Nephwork

The NephWork is a new SpR driven National SpR audit and research network supported by the Renal Association and the Renal Registry who’s aim is to develop, coordinate and deliver simple audit and research projects that answer a specific and simple question on a large scale by coordinating the audit and research activity of a large number of renal trainees nationally. The NephWork is part of and is financially supported by the Renal Association and runs with the support of the UK Renal Registry to undertake selected projects.

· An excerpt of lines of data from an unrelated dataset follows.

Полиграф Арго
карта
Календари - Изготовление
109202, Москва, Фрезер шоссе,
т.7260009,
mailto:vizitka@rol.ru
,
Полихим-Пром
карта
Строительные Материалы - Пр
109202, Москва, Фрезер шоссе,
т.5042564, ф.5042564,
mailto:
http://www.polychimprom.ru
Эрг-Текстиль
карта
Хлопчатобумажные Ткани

The first audit project selected is an audit of AKI care in acute admitting trusts nationally, 10 years on from the original NCEPOD report. Data will be used to compare patterns of care across the UK to nationally agreed audit standards for the care of patients with AKI (recently published RA guidelines) in order to review care standards and patient outcomes identified through the Renal Registry Master patient index for AKI.

Project: AKI Alert Audit

Description

The audit pro-forma has been developed by the NephWork steering committee following the Renal Association AKI audit guidelines. SpR's working in an NHS Trust who agree to be member of Nephwork will register the audit locally using a guidance which the Nephwork steering committee will provide in order to help with the process of registering. It will be necessary for a Consultant within the department to nominally be lead for the Audit locally.

We will be auditing the care of all episodes of AKI stage 2 and stage 3 which occur in patients admitted to Acute NHS Trusts during a period of four weeks in early 2020 (start date to be confirmed). These patients will be identified through the Master Patient Index at the UK Renal Registry and a patient identifier for each episode will be sent electronically from the Registry through a specially designed, secure, electronic portal hosted on a dedicated platform to SpR’s completing the Audit locally. SpR’s will review patient notes and records for the selected episodes and then return data using the electronic pro-forma securely through the portal. 

This data will be analysed by the renal registry, following a pre-specified statistical analysis plan looking at:

  • variations in care regionally/locally and
  • associations between measures of AKI care and outcome

An important aspect of this project is that because each identifier contains a unique patient identifier code, we will then be able to link the data gained from the audit in order to analyse patient outcomes, including mortality.

Identifying Patients

This project involves anna generating a list of patients to audit for from participating hospitals. 

Anna will produce a cohort from the Lab-AKI and HES data such that -

Anna says...

I have the master patient index (MPI) list of AKI-episodes by patients and Laboratory, with a start-date end-date and peak-stage (peak within 30days form AKI-episode start).


Just to clarify how we define an episode:

Consecutive alerts from one person are considered part of the same AKI-episode if there are less that 30days between consecutive alerts.

For example:

Alerts on 1stFeb, 5thFeb 19thFeb 25thApril 1stMay and then nothing else will be reduced to

2 episodes:  1-19Feb (start-end) & 25April-1stMay (start-end)


For the pilot:

I’ll select people with AKI-episodes with start/end date between Jan-Feb 2018 from Addenbrooke’s and Leicester laboratories.

Of those people, I’ll keep those that had an hospitalisation during the duration of AKI-episode (this will mean I keep both hospital acquired AKI and community-acquired AKI which result in hospitalisation), if admission date in the first week 2 weeks of February

Then I’ll check the aki-stage of all alerts that were issued during the first 1-2 weeks of the hospital-admission, and keep if AKI-2 or AKI-3 present

So, for example, a person that has an AKI-2 in the community, then goes into hospital after a couple of days but gets only alerts stage-1 during his hospital admission (based on what we hold in the MPI), will not be included in the list of patients


The dataset the UKRR will provide should have:

  • Date of start and end of AKI episode
  • Admission and discharge date for the hospitalisation associated to the AKI episode
  • Hospital of admission (procode-3)
  • Date and stage of peak AKI during the hospital-stay
  • ID of patient (name, surname, nhsno, date of birth)

Systems will be required to provide the demographics by masking the hashed nhs no etc. to the Lab AKI database.

This data will be loaded in to a Django based audit tool and participating SpRs will be able to login and see patients to check up on. They will then answer a series of questions about treatment care and outcomes for patients from their sites. saving the records via the audit interface.

The resulting audit data will then be analysed. The project is being run by Garry King and coordinated by Manuela Savino.